"So, the questions is whether a secular critique to Islam or a "moderate muslim" approach is better. Better for what?"
I suspect this may be a false dichotomy. My guess would be that secular critiques would be most likely to force greater moderation in religion, which would in turn allow for bolder critiques. Of course, I would observe that (at least in my interpretation) the original article had a slightly different point to the one here construed; which was more about internal tensions in Western society than the question of 'reforming' Islamic states.
Of course, regarding Islamic moderation, I am somewhat biased; since I have long maintained that if I were to be religious at all I would have to be a fundamentalist. I've never quite seen the point of religious moderation; if one is to believe, it seems a somewhat ridiculous exercise to select what you want to believe from a supposedly holy book, accepting some doctrines and not others. At least fundamentalists are consistent.
The practical chances of a particular approach also depend on factors such as the cultural nature of religion. It is not enough to convince some persons through rational discussion, because such beliefs are intertwined with their way of life. However, the existence of various breeds of "moderate muslims" (as well as the whole history of the emergence of various christian dogmas) should be an indication that life changes people and societies, whatever the holy books say. Such things have happened to our own cultures in the past.
"A "moderate muslim" approach seems somehow lame when coming from Blair or from someone whom the muslim people have demonized, but I think it is perfectly valid when coming from inside a muslim society. The same is true of a secular approach coming from inside a muslim society and not from its "enemies"."
I had a conversation with an Iranian on this list a long while ago who very strongly believed that to be the case; not adopting western norms but adapting them within a different cultural context.
"Finally, there is the issue of distribution of power and wealth in an Islamic state, which is deeply conservative."

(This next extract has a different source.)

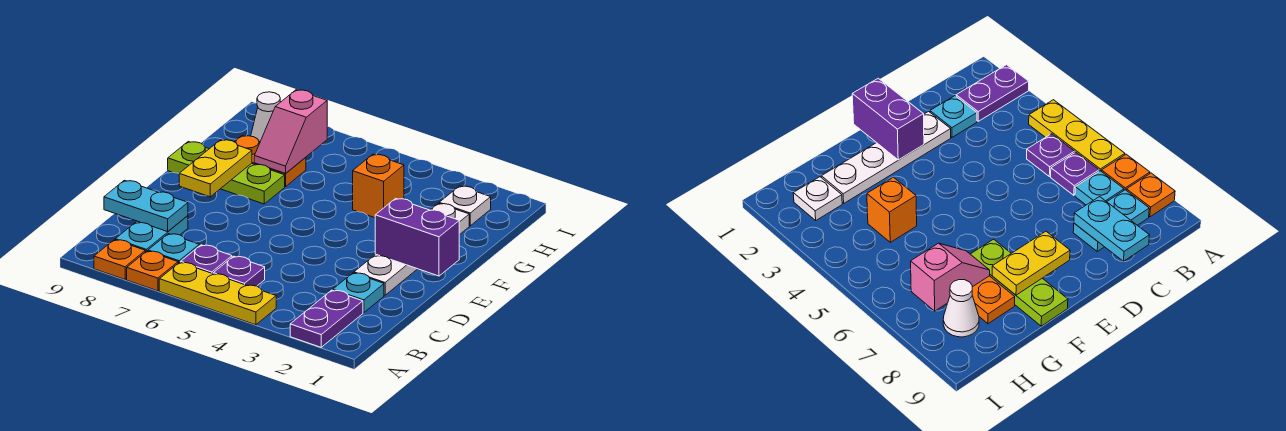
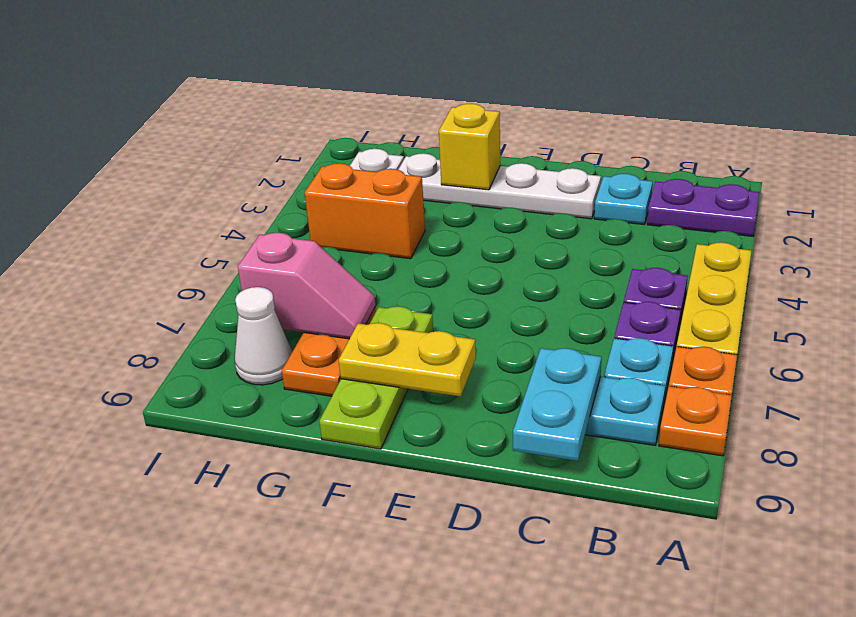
purple 1x2 brick [375,198,459,276] -> none
none -> yellow 1x1 brick [439,104,500,190]
orange 1x1 brick [353,154,404,218] -> orange 1x2 brick [305,163,425,259]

One of the advantages of a democratic approach is that it does allow for a non-violent manner of deposing deeply unpopular governments; since this does not exist in most of the Islamic world the only medium for change is often a violent one (in spite of Joe's comments on Iran, the conservatives still maintain the status quo even without popular mandate). Bear in mind that Islam is also a social system which lacks any state/church division; in other words, social organisation is not supposed to change and evolve, it is supposed to be immutable and fixed.